No había rastros de un vehículo, no había huellas  de llantas en la tierra, nada que explicara su presencia en este lugar desolado. El vestido que llevaba era caro,  de eso estaba seguro. La tela era de buena calidad y aunque estaba arrugado y manchado de tierra, se notaba que era una prenda elegante.

 Sus uñas estaban perfectamente arregladas con un esmalte  rosa pálido que apenas se había descascarado. Esta no era una mujer acostumbrada a la vida dura del desierto.  Sin dudarlo más, la levanté en mis brazos. Era más ligera de lo que esperaba, como si el calor hubiera drenado toda su sustancia. Sus brazos colgaron inertes mientras la cargaba hacia mi camión y su cabeza se recostó contra mi pecho.

 La subí a la cabina y la recosté en el asiento del copiloto, ajustando el aire acondicionado al máximo. El contraste de temperatura era dramático. Dentro del camión se sentía como un oasis fresco en medio del infierno ardiente del exterior. Tomé una botella de agua fría de mi nevera portátil y humedecí un pañuelo limpio.  Con cuidado comencé a limpiar su rostro quitando la tierra y el sudor seco.

 Sus facciones eran delicadas, aristocráticas. Definitivamente no era de por aquí. Vamos, señora, murmuré mientras le daba pequeños toques en las mejillas.  Despierte, por favor. Abrí la botella de agua y mojé delicadamente sus labios resecos. Algunas gotas se deslizaron por su barbilla,  pero ella no reaccionó.

 Tomé mi teléfono celular y marqué el número de emergencias. Cruz Roja, ¿en qué podemos ayudarle? Habla Roberto Hernández. Encontré a una mujer inconsciente en la carretera Federal 15,  kilómetro 180, aproximadamente. Necesita atención médica urgente. Hubo un accidente vehicular. Señor, no, no hay señales de accidente.

  Solo la encontré tirada al borde del camino. Está inconsciente, pero  respira. Entendido. Enviamos una ambulancia inmediatamente.  Puede quedarse con ella hasta que lleguen los paramédicos. Miré mi reloj. Ya eran la 1 de la tarde.  Si me quedaba esperando a la ambulancia, perdería mi entrega del día.

 Eso significaba no cobrar. y con los gastos médicos de Carmen  no podía permitirme ese lujo. Pero cuando volví a mirar a la mujer inconsciente, supe  que no tenía opción. Sí, me quedo con ella. Colgé el teléfono y me quedé observándola. ¿Quién era? ¿Cómo había llegado hasta aquí? ¿Dónde estaba su familia?  Las preguntas se agolpaban en mi mente mientras esperaba alguna señal de que despertara.

 Pasaron 20 minutos antes de que sus párpados comenzaran a moverse nuevamente. Esta vez lentamente abrió los ojos. Eran de un color verde intenso como esmeraldas.  Y por un momento me quedé sin palabras. ¿Dónde? ¿Dónde estoy? Murmuró con voz ronca. ¿Está segura, señora? Soy Roberto. La encontré en la carretera.

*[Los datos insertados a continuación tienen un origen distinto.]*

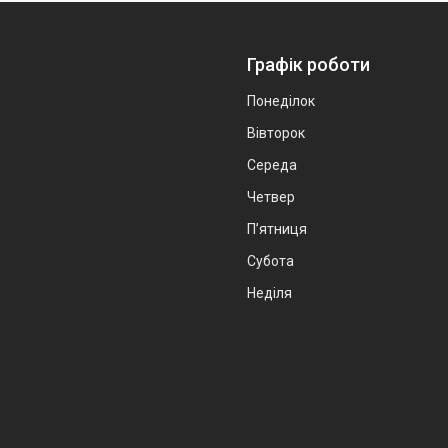
Графік роботи
Понеділок
Вівторок
Середа
Четвер
Пʼятниця
Субота
Неділя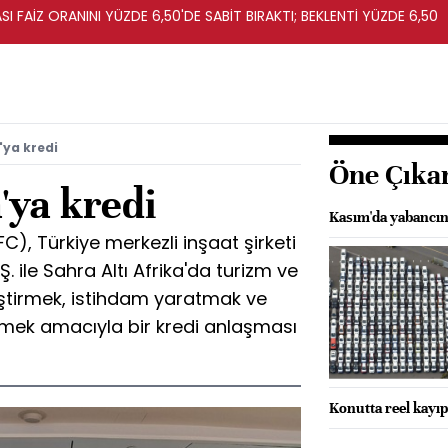
I FAİZ ORANINI YÜZDE 6,50'DE SABİT BIRAKTI; BEKLENTİ YÜZDE 6,50
ya kredi
Öne Çıka
ya kredi
Kasım'da yabancını
C), Türkiye merkezli inşaat şirketi
. ile Sahra Altı Afrika'da turizm ve
liştirmek, istihdam yaratmak ve
ek amacıyla bir kredi anlaşması
Konutta reel kayıp 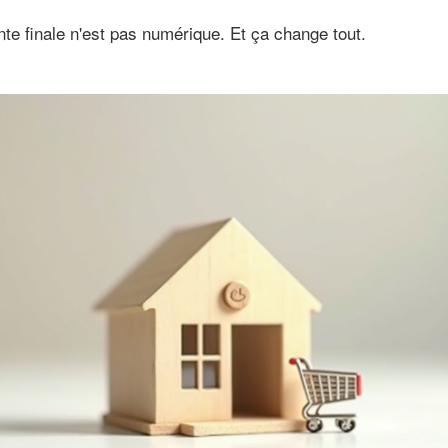
te finale n'est pas numérique. Et ça change tout.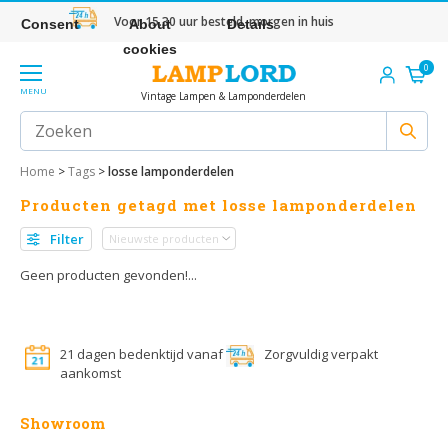
Voor 15.30 uur besteld, morgen in huis
Consent
About
Details
cookies
0
MENU
Vintage Lampen & Lamponderdelen
Home
>
Tags
>
losse lamponderdelen
Producten getagd met losse lamponderdelen
Filter
Geen producten gevonden!...
21 dagen bedenktijd vanaf
Zorgvuldig verpakt
aankomst
Showroom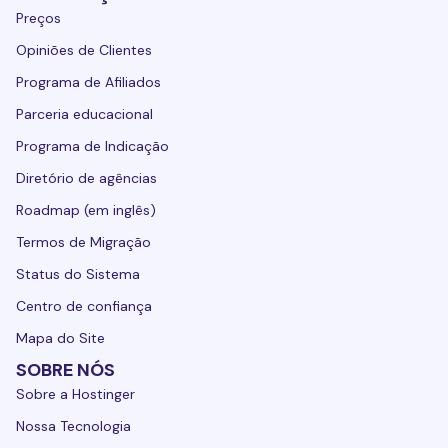
Preços
Opiniões de Clientes
Programa de Afiliados
Parceria educacional
Programa de Indicação
Diretório de agências
Roadmap (em inglês)
Termos de Migração
Status do Sistema
Centro de confiança
Mapa do Site
SOBRE NÓS
Sobre a Hostinger
Nossa Tecnologia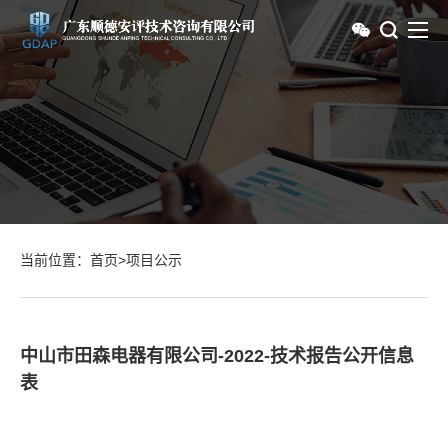
当前位置：
首页
>
项目公示
中山市田森电器有限公司-2022-技术报告公开信息
表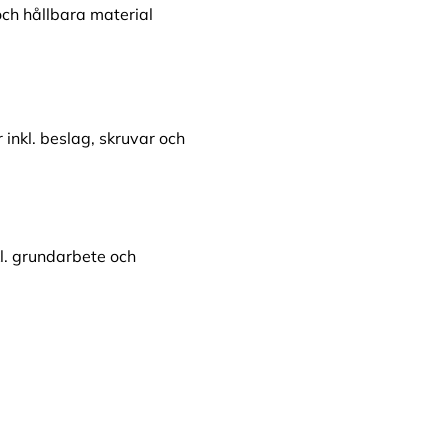
ch hållbara material
inkl. beslag, skruvar och
l. grundarbete och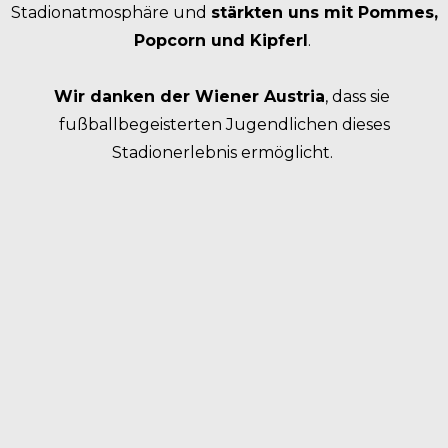
Stadionatmosphäre und
stärkten uns mit Pommes,
Popcorn und Kipferl
.
Wir danken der Wiener Austria
, dass sie
fußballbegeisterten Jugendlichen dieses
Stadionerlebnis ermöglicht.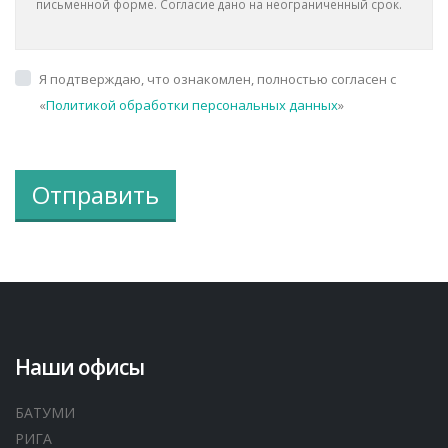
письменной форме. Согласие дано на неограниченный срок.
Я подтверждаю, что ознакомлен, полностью согласен с
«
Политикой обработки персональных данных
»
Отправить
Наши офисы
БАТУМИ
РИГА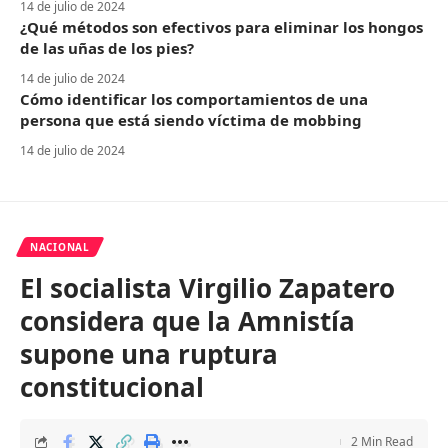
14 de julio de 2024
¿Qué métodos son efectivos para eliminar los hongos
de las uñas de los pies?
14 de julio de 2024
Cómo identificar los comportamientos de una
persona que está siendo víctima de mobbing
14 de julio de 2024
NACIONAL
El socialista Virgilio Zapatero
considera que la Amnistía
supone una ruptura
constitucional
2 Min Read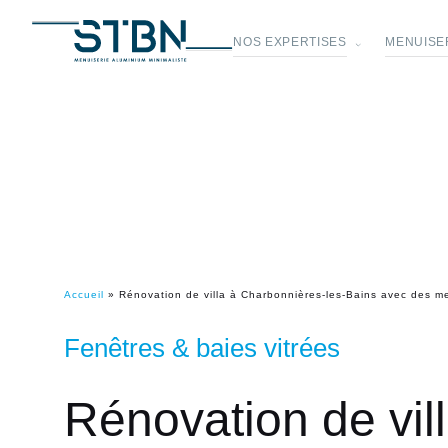
NOS EXPERTISES
MENUISER
Accueil
»
Rénovation de villa à Charbonnières-les-Bains avec des m
Fenêtres & baies vitrées
Rénovation de vil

 Ya viene la ambulancia. Ella trató de incorporarse, pero la detuve suavemente. No se mueva todavía. Ha estado inconsciente bajo el sol.  Necesita hidratarse. Le ofrecí la botella de agua y ella bebió con avidez, como si hubiera estado  días sin probar una gota. “No recuerdo, no recuerdo cómo llegué aquí”, dijo  llevándose una mano a la frente.

 “¿Cómo se llama? ¿Tiene familia que debamos contactar?” Ella me miró con esos ojos verdes llenos de  confusión y miedo. Yo no lo sé, no recuerdo mi nombre. Un escalofrío recorrió mi espalda a pesar  del calor. Amnesia. Había escuchado de casos así, pero nunca había  presenciado uno. ¿Recuerda algo? ¿Algún detalle de cómo llegó aquí? Ella negó con la cabeza y vi lágrimas comenzar a formarse en sus ojos.

 Solo recuerdo despertar y ver su rostro. Todo lo demás es vacío.  En la distancia pude escuchar el sonido de las sirenas acercándose. La ambulancia llegaba, pero algo en mi interior me decía que este encuentro era solo el comienzo  de algo mucho más grande y complicado. Mientras esperábamos, ella se aferró a mi mano con una fuerza sorprendente para alguien que había estado inconsciente minutos  antes. “Gracias”, susurró.